#### Texto fornecido:
O Ciúme e as Formas Paranóicas do Amor

Christian Ingo Lenz Dunker

"Assim a debilidade dos membros infantis é inocente, mas não a alma das
crianças. Vi e observei uma, cheia de inveja, que ainda não falava e já olhava, pálida, de
rosto colérico, para o irmãozinho no colo da mãe." O olhar clínico de S. Agostinho
detecta neste trecho o que talvez seja a mais interessante vicissitude do amor: o ciúme.

#### Linhas registradas:
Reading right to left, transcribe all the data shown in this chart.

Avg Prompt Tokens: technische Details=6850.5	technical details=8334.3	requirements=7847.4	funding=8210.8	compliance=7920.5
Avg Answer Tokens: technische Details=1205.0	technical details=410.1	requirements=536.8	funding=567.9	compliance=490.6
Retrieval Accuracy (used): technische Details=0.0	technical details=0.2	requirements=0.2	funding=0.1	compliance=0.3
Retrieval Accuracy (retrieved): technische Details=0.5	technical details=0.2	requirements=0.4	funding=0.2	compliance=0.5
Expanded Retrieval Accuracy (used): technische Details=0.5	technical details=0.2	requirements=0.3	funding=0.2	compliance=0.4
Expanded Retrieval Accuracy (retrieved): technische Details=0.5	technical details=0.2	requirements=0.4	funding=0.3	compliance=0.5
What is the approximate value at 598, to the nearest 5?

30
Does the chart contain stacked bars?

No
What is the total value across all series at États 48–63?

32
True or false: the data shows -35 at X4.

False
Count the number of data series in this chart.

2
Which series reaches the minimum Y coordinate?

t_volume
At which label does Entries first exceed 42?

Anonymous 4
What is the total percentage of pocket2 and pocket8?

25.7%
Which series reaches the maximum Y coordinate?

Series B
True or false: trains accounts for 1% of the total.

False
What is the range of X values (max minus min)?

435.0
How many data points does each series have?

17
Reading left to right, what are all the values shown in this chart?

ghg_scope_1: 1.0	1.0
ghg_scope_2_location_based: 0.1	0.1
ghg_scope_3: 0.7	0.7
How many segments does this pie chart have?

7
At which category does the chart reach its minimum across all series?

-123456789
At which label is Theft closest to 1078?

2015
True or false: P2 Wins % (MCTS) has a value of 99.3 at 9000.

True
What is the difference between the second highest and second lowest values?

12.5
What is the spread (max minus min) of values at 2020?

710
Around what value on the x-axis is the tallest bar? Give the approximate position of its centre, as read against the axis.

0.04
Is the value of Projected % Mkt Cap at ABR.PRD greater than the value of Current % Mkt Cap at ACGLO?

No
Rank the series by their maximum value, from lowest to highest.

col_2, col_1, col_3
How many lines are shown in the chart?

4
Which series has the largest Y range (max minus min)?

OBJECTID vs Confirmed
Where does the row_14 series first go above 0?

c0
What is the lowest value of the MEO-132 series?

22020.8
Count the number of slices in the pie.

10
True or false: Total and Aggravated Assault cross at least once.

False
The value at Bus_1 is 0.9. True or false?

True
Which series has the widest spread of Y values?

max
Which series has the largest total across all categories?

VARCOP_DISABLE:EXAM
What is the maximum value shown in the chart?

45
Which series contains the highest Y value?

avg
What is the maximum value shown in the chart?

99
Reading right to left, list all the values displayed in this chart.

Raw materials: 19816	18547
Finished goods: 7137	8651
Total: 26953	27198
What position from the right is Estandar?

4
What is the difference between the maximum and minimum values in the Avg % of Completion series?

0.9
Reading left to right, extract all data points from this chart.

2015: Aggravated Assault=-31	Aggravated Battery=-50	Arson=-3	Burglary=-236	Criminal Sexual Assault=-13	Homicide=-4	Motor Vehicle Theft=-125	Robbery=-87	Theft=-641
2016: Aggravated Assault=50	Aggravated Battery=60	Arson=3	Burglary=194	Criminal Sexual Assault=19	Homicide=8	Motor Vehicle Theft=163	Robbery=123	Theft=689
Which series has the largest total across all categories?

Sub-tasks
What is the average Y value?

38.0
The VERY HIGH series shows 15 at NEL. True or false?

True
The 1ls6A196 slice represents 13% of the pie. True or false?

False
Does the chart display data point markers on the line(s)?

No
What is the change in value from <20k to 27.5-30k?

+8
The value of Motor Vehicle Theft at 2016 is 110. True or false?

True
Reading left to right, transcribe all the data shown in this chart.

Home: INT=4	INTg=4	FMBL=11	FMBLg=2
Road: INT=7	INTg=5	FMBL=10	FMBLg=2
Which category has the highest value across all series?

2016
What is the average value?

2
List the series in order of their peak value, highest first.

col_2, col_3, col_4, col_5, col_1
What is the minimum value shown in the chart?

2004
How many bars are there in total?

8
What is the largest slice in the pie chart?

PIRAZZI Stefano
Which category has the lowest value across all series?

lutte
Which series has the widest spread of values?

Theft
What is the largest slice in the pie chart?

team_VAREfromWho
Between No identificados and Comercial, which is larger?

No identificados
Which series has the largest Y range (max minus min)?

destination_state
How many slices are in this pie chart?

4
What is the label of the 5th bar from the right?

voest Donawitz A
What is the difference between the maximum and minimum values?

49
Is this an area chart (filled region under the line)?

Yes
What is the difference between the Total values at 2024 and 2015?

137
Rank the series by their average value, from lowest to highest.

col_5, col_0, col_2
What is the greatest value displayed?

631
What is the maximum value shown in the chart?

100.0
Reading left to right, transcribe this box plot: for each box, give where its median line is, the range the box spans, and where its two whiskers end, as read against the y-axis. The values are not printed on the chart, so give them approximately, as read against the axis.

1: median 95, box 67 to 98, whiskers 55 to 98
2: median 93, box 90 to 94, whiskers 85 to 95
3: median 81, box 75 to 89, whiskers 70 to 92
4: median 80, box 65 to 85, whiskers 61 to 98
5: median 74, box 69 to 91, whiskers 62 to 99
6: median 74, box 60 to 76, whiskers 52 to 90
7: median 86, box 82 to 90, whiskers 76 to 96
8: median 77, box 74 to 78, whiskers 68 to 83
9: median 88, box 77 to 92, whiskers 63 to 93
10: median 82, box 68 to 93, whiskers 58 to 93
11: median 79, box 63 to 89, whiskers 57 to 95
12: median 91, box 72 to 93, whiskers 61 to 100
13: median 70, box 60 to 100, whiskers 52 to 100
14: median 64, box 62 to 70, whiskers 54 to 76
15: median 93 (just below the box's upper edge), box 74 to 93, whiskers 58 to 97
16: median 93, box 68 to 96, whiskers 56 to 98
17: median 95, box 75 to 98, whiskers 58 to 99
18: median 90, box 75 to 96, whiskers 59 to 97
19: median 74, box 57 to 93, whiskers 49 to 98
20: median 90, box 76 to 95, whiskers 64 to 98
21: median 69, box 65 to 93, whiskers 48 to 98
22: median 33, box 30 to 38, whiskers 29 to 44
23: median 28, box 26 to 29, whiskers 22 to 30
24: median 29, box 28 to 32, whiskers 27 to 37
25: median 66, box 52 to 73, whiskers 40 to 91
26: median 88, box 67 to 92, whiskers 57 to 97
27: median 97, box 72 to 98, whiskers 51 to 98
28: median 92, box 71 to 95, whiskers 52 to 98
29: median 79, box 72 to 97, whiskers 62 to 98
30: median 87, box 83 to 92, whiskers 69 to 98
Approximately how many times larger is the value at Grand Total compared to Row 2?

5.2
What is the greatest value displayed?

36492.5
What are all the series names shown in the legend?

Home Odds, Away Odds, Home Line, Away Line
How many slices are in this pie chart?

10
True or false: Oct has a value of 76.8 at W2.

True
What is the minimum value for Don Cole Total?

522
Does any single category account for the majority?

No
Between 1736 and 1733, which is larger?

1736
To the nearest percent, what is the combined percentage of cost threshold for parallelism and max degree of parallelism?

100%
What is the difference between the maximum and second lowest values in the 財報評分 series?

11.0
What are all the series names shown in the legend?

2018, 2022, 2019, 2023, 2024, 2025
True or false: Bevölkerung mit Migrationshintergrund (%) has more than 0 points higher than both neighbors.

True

#### Questões propostas:
1. Liste as expressões que, no texto sobre o ciúme, descrevem o estado de ânimo ou a aparência da criança observada.
2. Responda com base no texto sobre o ciúme:
(a) Segundo o trecho citado, o que é inocente?
(b) Para quem a criança olhava?
(c) Que vicissitude do amor o olhar clínico de S. Agostinho detecta?
3. Retome o texto sobre o ciúme a partir da última frase apresentada.

#### Lista de respostas:
1.
cheia de inveja
pálida
de rosto colérico

2.
(a) A debilidade dos membros infantis.
(b) Para o irmãozinho no colo da mãe.
(c) O ciúme.

3.
Séculos depois, Freud, ao isolar o complexo de Édipo como encruzilhada fundamental do
psiquismo não estava às voltas com outra coisa. O ciúme é um sentimento
demasiadamente humano, traduz a tragédia da inclusão e da exclusão. Permite organizar
relações a três, fato fundamental para entendermos a família, os grupos e a sociedade. É
neste espaço triádico que todos nós um dia viemos a perguntar: Qual a causa do amor ? O
que este terceiro possui e que me falta para ser amado ? A pergunta, como todas as
perguntas essenciais, não admite resposta. Se entender o fenômeno do ciúme é enfrentar a
questão das causas e desrazões do amor seria mais honesto de saída decretar nossa
falência diante do assunto. No entanto a poesia não fez o suficiente ou não lemos
suficiente poesia de modo que historicamente se produziu esta estranha figura, o
psicólogo, especialista em turvações amorosas, convocado a apresentar sua tediosa
versão sobre o tema.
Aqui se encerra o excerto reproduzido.